To do:
Search the records for lines that contain the word "Kommunikation". Copy them all.

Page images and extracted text
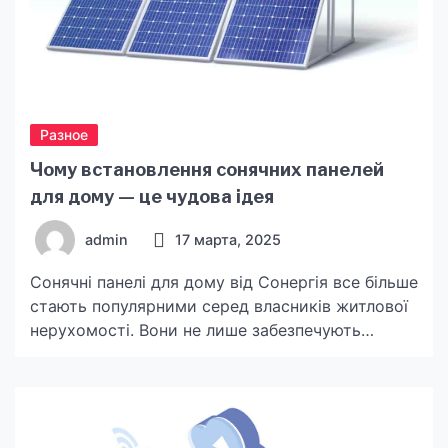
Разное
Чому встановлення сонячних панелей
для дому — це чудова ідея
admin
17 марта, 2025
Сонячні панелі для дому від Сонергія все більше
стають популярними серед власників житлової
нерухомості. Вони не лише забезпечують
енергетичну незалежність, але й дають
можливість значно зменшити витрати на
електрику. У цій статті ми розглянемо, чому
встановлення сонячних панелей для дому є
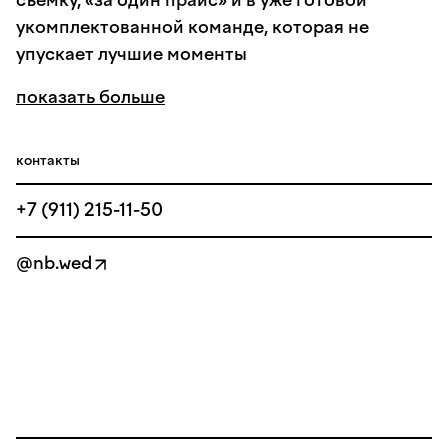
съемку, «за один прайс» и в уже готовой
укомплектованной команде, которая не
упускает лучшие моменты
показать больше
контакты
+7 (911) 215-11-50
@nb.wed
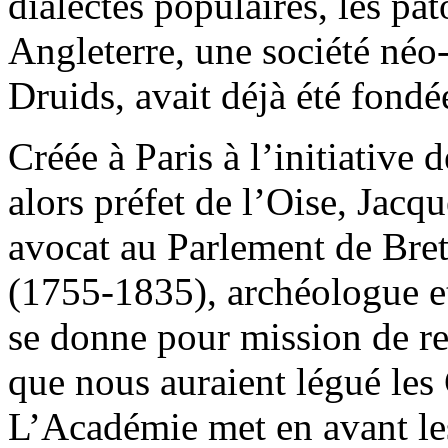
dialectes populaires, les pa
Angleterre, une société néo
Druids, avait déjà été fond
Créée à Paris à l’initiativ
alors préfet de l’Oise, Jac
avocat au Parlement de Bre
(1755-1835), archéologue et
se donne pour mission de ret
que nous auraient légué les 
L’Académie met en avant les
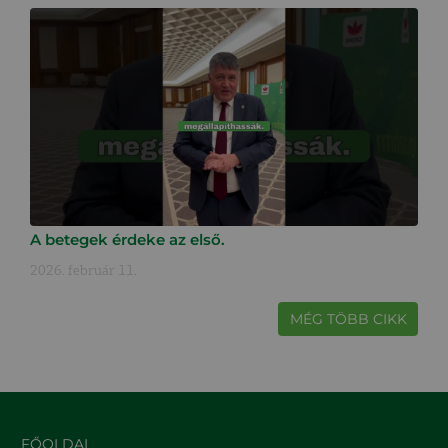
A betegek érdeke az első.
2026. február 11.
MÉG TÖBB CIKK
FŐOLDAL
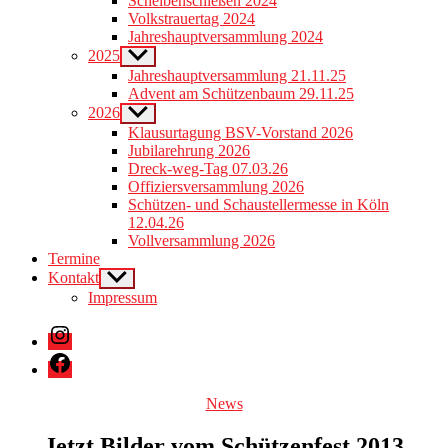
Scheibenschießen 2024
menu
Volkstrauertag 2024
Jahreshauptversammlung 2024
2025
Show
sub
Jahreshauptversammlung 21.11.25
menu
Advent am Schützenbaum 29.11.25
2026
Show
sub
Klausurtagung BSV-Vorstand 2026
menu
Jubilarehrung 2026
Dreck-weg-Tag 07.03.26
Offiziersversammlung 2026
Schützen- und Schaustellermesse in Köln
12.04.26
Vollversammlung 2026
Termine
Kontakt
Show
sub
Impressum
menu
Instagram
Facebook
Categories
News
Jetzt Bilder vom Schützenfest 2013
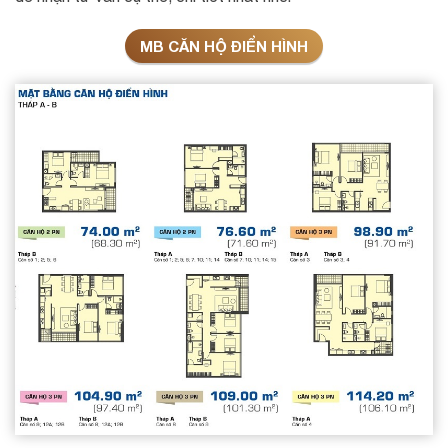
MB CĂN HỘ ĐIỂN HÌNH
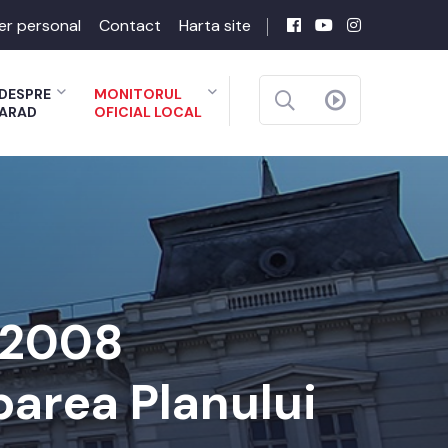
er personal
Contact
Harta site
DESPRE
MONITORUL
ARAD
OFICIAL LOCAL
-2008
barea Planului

--

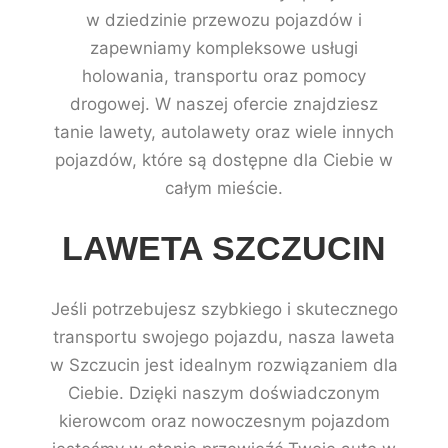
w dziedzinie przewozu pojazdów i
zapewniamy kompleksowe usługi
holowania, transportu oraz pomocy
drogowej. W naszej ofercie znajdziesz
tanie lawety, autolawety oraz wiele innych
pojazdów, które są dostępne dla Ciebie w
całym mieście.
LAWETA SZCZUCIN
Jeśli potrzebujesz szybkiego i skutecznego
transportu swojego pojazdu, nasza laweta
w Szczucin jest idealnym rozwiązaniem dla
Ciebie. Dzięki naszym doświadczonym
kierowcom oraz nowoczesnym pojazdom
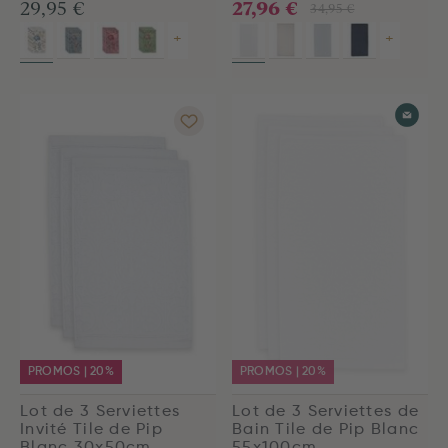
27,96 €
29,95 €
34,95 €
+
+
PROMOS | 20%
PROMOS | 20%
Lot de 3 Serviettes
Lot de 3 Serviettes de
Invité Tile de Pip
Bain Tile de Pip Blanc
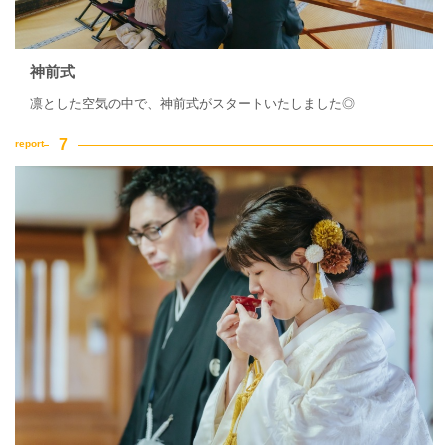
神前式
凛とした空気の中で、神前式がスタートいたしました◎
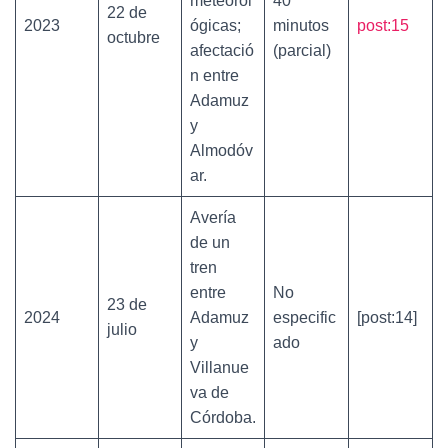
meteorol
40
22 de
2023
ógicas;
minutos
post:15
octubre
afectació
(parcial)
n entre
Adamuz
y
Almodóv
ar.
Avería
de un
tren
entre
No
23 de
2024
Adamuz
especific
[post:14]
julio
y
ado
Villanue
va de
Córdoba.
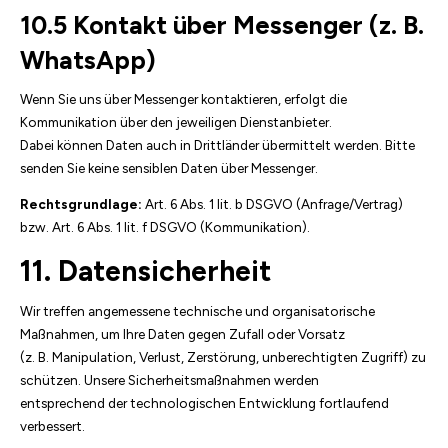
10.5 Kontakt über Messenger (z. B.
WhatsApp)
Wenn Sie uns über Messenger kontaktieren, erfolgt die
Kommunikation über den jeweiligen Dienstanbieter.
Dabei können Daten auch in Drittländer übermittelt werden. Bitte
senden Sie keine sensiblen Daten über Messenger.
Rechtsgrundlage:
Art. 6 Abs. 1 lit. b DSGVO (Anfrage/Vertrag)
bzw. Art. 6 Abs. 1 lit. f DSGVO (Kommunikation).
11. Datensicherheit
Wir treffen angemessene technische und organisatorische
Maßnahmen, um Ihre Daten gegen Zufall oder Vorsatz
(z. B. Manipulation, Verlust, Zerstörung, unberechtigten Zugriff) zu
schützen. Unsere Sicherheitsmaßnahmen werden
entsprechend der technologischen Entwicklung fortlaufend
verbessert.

Answer to this task:
Kommunikation über den jeweiligen Dienstanbieter.
bzw. Art. 6 Abs. 1 lit. f DSGVO (Kommunikation).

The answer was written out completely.